(a) By induction. If there is only one element in $A$ then it is the largest. Suppose there is a largest element for any finite set of cardinality $n-1$ . If $A$ has $n$ elements, and $x\in A$ , then $A-\{x\}$ has the largest element $y$ (by induction), and $y$ is the largest element of $A$ if $x<y$ , otherwise $x$ is the largest element of $A$ .

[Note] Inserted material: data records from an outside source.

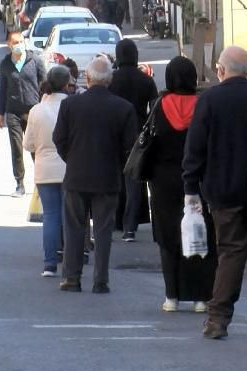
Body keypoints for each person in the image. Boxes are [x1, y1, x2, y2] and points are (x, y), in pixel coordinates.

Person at [182, 46, 247, 340]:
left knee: (230, 251)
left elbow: (195, 146)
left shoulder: (210, 100)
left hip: (222, 189)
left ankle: (218, 319)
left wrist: (191, 187)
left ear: (221, 69)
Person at [53, 57, 137, 293]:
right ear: (109, 80)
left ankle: (72, 278)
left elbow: (59, 139)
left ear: (87, 79)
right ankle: (101, 280)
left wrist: (72, 158)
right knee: (103, 231)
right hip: (108, 177)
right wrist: (116, 165)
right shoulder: (123, 108)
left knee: (74, 229)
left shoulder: (70, 105)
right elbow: (129, 147)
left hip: (77, 175)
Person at [146, 56, 217, 313]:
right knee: (200, 233)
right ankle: (200, 297)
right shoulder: (203, 105)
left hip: (163, 179)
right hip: (198, 178)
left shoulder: (157, 105)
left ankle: (171, 297)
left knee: (168, 237)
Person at [109, 39, 158, 242]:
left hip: (113, 134)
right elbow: (154, 109)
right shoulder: (146, 80)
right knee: (134, 183)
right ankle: (130, 228)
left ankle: (114, 221)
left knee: (114, 181)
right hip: (138, 135)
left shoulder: (111, 79)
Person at [23, 66, 70, 277]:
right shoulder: (71, 106)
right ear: (67, 83)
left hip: (44, 168)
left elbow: (28, 144)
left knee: (50, 215)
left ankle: (49, 263)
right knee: (70, 215)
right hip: (70, 167)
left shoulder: (36, 110)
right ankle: (71, 259)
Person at [0, 31, 46, 197]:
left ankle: (41, 183)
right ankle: (19, 183)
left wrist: (45, 107)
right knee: (17, 148)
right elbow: (2, 89)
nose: (18, 44)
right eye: (15, 42)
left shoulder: (36, 61)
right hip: (13, 112)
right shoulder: (5, 64)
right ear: (9, 45)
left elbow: (44, 86)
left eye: (21, 41)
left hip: (33, 111)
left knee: (36, 149)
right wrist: (0, 113)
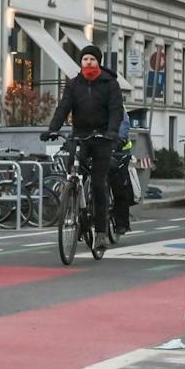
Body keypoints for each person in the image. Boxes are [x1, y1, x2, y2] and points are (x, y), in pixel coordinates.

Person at [42, 44, 124, 235]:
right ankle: (77, 210)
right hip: (79, 135)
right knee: (74, 172)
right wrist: (52, 129)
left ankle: (101, 231)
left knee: (97, 183)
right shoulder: (73, 84)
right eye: (85, 59)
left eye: (92, 59)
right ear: (81, 62)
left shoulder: (110, 84)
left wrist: (112, 131)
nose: (88, 62)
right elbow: (63, 108)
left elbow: (115, 110)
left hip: (102, 137)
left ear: (98, 62)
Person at [108, 113, 138, 236]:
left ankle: (121, 223)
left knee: (119, 185)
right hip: (100, 147)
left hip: (119, 150)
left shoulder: (117, 104)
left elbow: (123, 124)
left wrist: (119, 139)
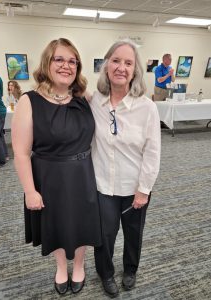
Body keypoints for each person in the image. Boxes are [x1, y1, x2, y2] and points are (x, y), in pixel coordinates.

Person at [11, 38, 101, 295]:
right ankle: (61, 267)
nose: (66, 66)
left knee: (83, 222)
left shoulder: (84, 96)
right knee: (58, 223)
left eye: (72, 61)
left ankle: (80, 265)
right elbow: (20, 152)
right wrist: (30, 190)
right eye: (59, 59)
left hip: (84, 173)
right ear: (47, 63)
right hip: (49, 176)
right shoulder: (29, 101)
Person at [90, 39, 161, 298]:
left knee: (133, 233)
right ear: (107, 65)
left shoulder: (147, 108)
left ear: (135, 71)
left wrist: (144, 189)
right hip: (103, 186)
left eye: (128, 63)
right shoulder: (94, 101)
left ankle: (130, 269)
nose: (121, 67)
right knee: (104, 236)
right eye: (116, 60)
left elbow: (152, 153)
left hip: (134, 187)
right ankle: (106, 274)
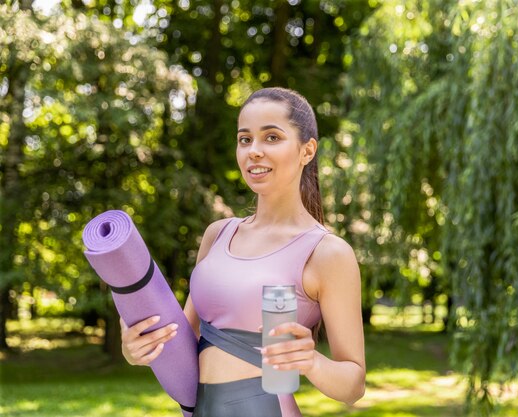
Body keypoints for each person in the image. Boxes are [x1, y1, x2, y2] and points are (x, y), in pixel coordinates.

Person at [119, 87, 366, 417]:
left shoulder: (327, 253)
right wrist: (136, 347)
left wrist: (312, 362)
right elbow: (182, 340)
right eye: (245, 139)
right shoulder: (218, 235)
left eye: (272, 138)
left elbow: (354, 385)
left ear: (307, 150)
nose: (254, 151)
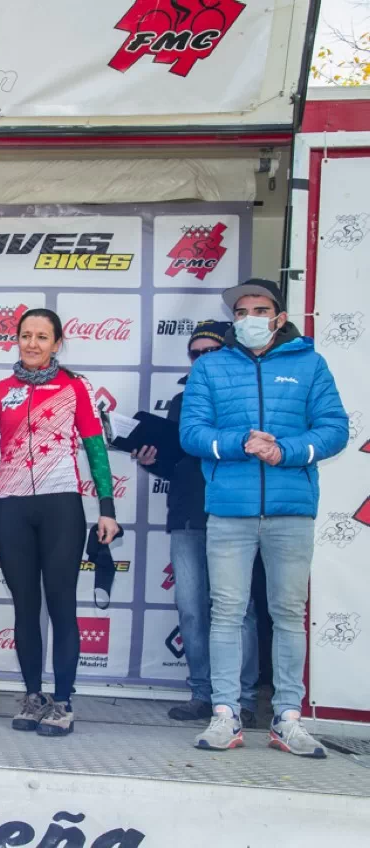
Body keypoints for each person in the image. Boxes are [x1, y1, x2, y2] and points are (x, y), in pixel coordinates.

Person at [180, 279, 348, 757]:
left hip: (291, 510)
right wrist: (239, 444)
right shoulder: (211, 367)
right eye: (241, 311)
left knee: (289, 615)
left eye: (259, 309)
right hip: (229, 511)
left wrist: (284, 450)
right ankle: (225, 715)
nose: (249, 317)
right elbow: (192, 433)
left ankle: (288, 718)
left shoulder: (311, 364)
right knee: (227, 613)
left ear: (278, 317)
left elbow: (335, 430)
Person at [0, 308, 120, 737]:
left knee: (61, 605)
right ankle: (33, 696)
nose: (32, 343)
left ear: (57, 343)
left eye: (42, 337)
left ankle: (63, 701)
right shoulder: (2, 389)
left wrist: (107, 508)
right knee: (25, 607)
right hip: (12, 505)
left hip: (61, 505)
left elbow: (95, 447)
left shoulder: (73, 386)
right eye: (26, 335)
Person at [132, 320, 260, 727]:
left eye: (211, 351)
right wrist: (154, 461)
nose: (202, 358)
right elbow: (179, 461)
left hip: (232, 514)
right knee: (190, 609)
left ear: (227, 351)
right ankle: (202, 693)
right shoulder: (179, 401)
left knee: (239, 611)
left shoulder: (246, 398)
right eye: (195, 353)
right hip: (186, 514)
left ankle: (244, 697)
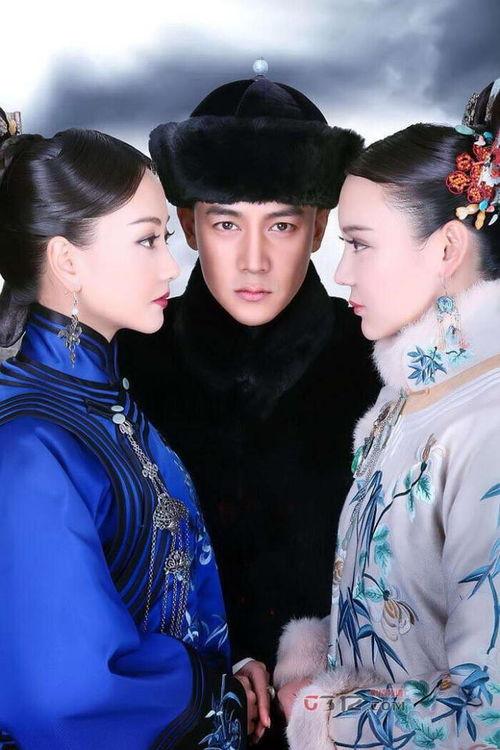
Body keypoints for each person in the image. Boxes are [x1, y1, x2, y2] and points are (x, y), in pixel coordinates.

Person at [118, 61, 380, 746]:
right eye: (228, 224)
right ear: (188, 224)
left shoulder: (385, 363)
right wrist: (204, 675)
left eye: (282, 225)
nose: (254, 260)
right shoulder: (122, 362)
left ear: (319, 228)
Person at [0, 123, 252, 749]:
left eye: (165, 237)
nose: (171, 264)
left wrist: (227, 673)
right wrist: (215, 694)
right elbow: (70, 694)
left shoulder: (102, 400)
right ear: (67, 260)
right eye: (147, 240)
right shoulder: (29, 443)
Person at [274, 80, 500, 749]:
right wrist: (317, 661)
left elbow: (488, 713)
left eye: (361, 243)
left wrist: (322, 718)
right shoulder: (399, 403)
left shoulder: (486, 425)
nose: (341, 272)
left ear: (446, 250)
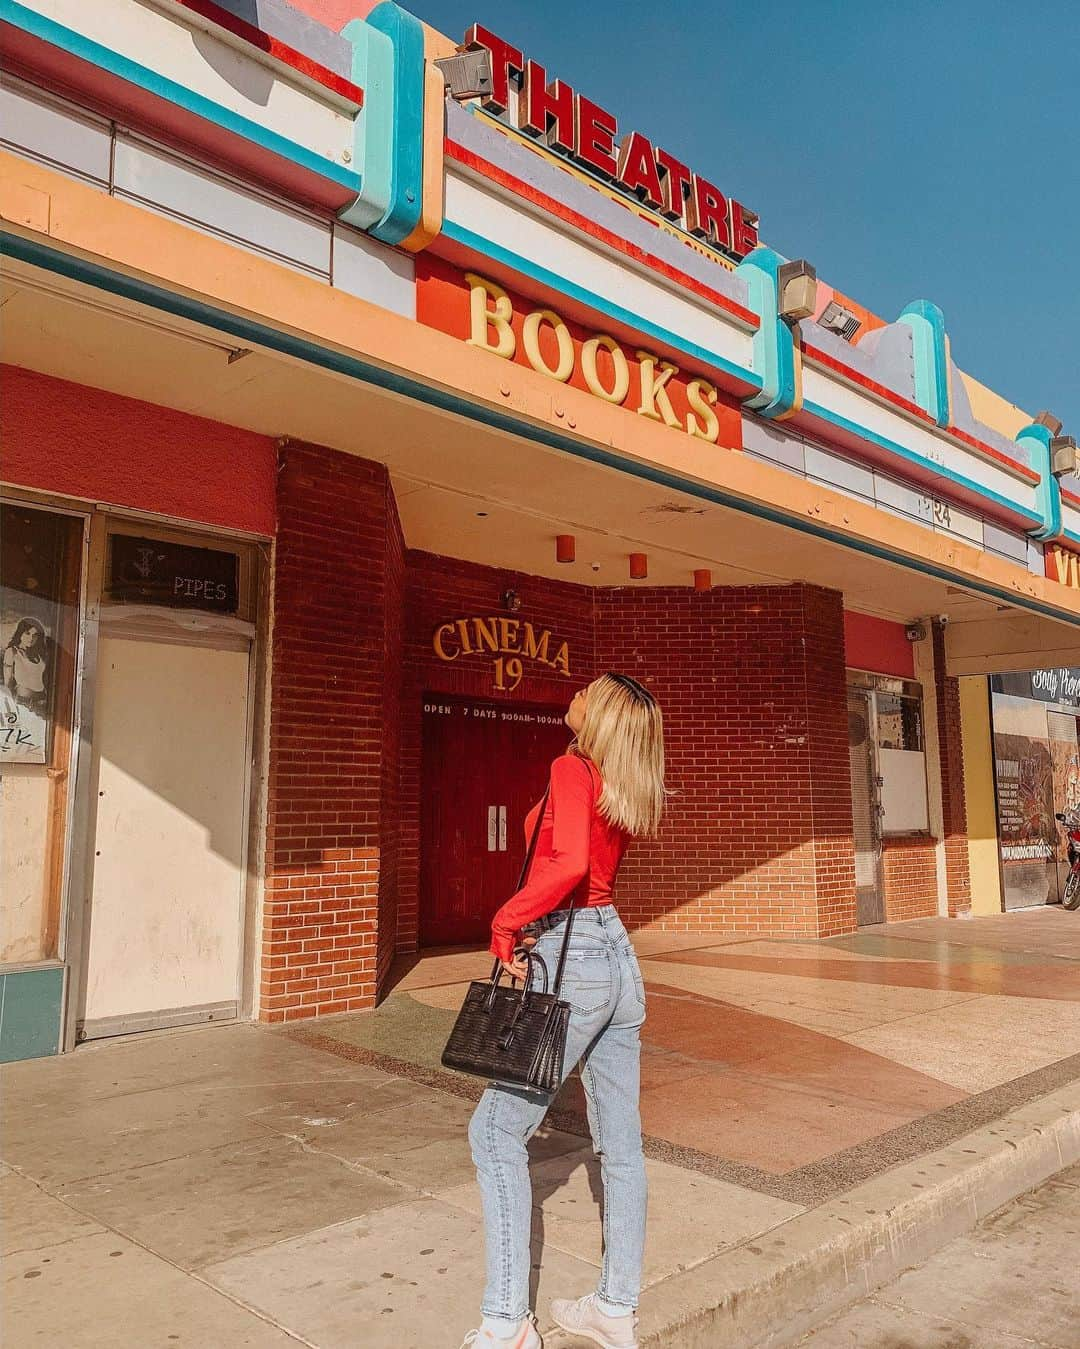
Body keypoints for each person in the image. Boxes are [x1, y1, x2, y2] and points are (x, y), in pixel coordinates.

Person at [461, 673, 666, 1349]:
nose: (572, 693)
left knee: (494, 1132)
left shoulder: (573, 766)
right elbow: (590, 867)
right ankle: (614, 1309)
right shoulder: (622, 781)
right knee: (621, 1145)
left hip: (573, 949)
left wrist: (507, 918)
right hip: (617, 957)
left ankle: (506, 1321)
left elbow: (569, 862)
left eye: (586, 689)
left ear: (596, 713)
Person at [3, 618, 48, 711]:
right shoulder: (12, 652)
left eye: (35, 635)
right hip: (23, 703)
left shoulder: (39, 655)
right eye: (27, 633)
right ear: (20, 633)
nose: (31, 638)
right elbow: (7, 683)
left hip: (42, 702)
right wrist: (8, 708)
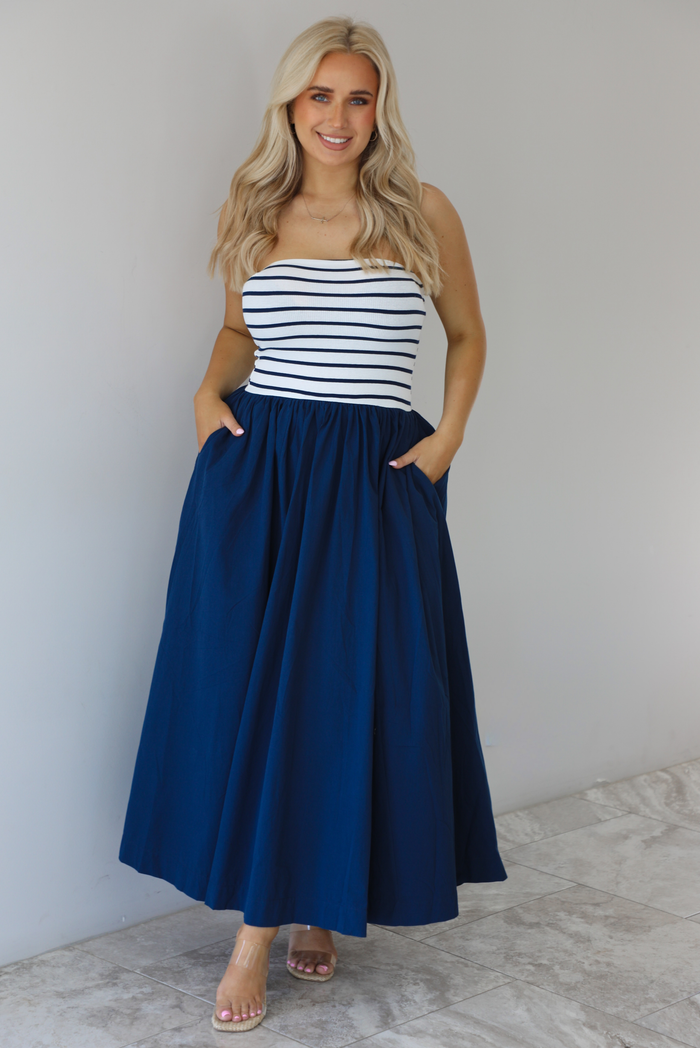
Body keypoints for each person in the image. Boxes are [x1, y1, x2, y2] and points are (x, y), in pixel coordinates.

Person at [119, 15, 506, 1034]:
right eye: (320, 95)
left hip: (376, 477)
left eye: (359, 96)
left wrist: (446, 441)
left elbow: (466, 335)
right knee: (253, 690)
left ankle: (286, 915)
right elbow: (241, 329)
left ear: (382, 107)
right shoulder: (256, 209)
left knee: (343, 697)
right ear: (291, 105)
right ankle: (284, 911)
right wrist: (207, 396)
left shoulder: (422, 211)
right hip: (262, 478)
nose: (339, 116)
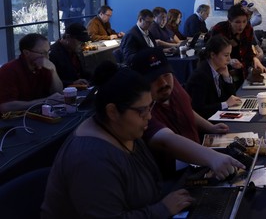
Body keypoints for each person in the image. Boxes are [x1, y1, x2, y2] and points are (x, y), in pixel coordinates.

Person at [41, 68, 194, 218]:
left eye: (150, 107)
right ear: (112, 112)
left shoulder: (123, 130)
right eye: (142, 111)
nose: (149, 116)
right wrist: (162, 209)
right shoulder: (91, 159)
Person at [131, 48, 244, 180]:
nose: (164, 83)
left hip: (200, 163)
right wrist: (211, 157)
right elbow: (166, 140)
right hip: (175, 178)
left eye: (166, 75)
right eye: (154, 79)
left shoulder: (172, 84)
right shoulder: (142, 111)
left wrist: (209, 127)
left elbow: (186, 109)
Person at [206, 3, 266, 87]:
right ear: (229, 21)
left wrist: (255, 59)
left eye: (244, 21)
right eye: (237, 22)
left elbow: (248, 50)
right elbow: (212, 53)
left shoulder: (248, 29)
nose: (241, 26)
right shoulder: (219, 29)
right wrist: (229, 61)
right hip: (223, 71)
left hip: (242, 71)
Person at [0, 33, 63, 113]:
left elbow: (58, 93)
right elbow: (5, 107)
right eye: (43, 53)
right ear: (26, 53)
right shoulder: (8, 70)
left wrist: (53, 71)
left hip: (42, 115)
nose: (47, 57)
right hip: (16, 121)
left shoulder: (44, 66)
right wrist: (44, 101)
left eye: (48, 52)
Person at [186, 35, 241, 119]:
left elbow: (232, 98)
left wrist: (226, 77)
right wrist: (225, 104)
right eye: (226, 55)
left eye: (229, 55)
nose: (229, 59)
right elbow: (198, 110)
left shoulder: (219, 69)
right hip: (207, 124)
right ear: (212, 55)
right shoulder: (200, 76)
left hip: (217, 118)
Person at [49, 23, 92, 87]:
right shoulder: (53, 54)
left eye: (84, 42)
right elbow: (51, 81)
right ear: (68, 37)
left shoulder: (76, 50)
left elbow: (82, 72)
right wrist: (72, 83)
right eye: (80, 41)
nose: (83, 45)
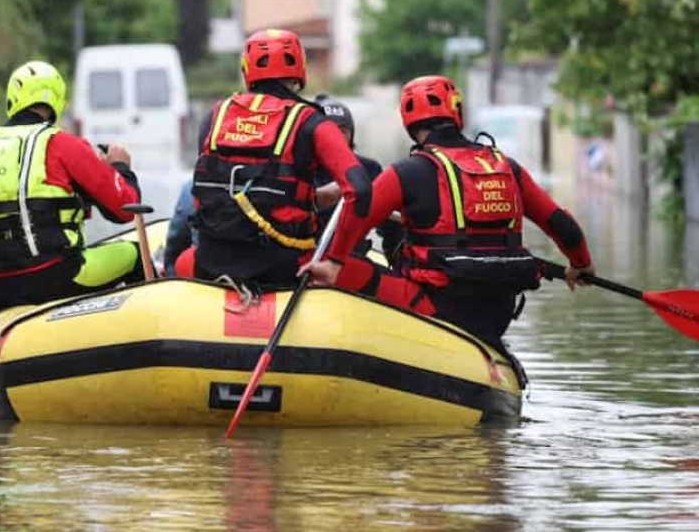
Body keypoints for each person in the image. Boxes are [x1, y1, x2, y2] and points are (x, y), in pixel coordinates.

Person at [302, 74, 595, 349]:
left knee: (323, 266)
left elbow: (356, 219)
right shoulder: (507, 167)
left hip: (438, 308)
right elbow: (562, 225)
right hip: (500, 311)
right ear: (457, 113)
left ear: (408, 121)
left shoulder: (405, 173)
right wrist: (581, 263)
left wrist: (332, 263)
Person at [175, 29, 372, 287]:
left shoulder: (215, 116)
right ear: (300, 70)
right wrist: (335, 261)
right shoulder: (312, 123)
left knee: (182, 260)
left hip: (209, 264)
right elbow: (360, 189)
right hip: (285, 271)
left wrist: (314, 198)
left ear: (247, 70)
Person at [0, 61, 146, 309]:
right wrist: (120, 167)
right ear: (58, 100)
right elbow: (124, 209)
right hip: (55, 277)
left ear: (12, 100)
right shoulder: (61, 143)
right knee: (135, 255)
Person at [312, 93, 400, 259]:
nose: (336, 137)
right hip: (306, 254)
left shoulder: (368, 169)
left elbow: (392, 226)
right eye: (329, 130)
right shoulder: (297, 168)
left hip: (352, 257)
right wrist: (320, 197)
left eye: (342, 130)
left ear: (351, 134)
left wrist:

(b) The bijection is constructed by induction: if $A$ has $n$ elements and for all ordered finite sets of cardinality $n-1$ the fact is proved, we simply take $b$ , the largest element of $A$ , and extend the order preserving bijection $f$ of $A-\{b\}$ with $\{1,\ldots,n-1\}$ (the existence of which is assumed by the induction hypothesis) by letting $f(b)=n$ .

A more interesting approach is to define $f$ without induction: $f(a)=$ the cardinality of $S_{a}=\{x\in A|x\le a\}$ . $S_{a}$ is a non-empty subset of $A$ ($a\le a$ ), so, it has cardinality form $1$ to $n$ (Corollary 6.6). Further, if $a<b$ , then $x\le a$ implies $x\le b$ , and $b\not\le a$ , i.e. $S_{a}\subsetneq S_{b}$ , and $f(a)<f(b)$ (Corollary 6.6). Overall, we have an injective function $f$ from $A$ to $S_{n+1}$ , but we also have a bijective function $g$ from $A$ to $S_{n+1}$ ($A$ has cardinality $n$ ), so that $f$ must be bijective ($f\circ g^{-1}$ is a bijective correspondence of $S_{n+1}$ with the image set of $f$ ).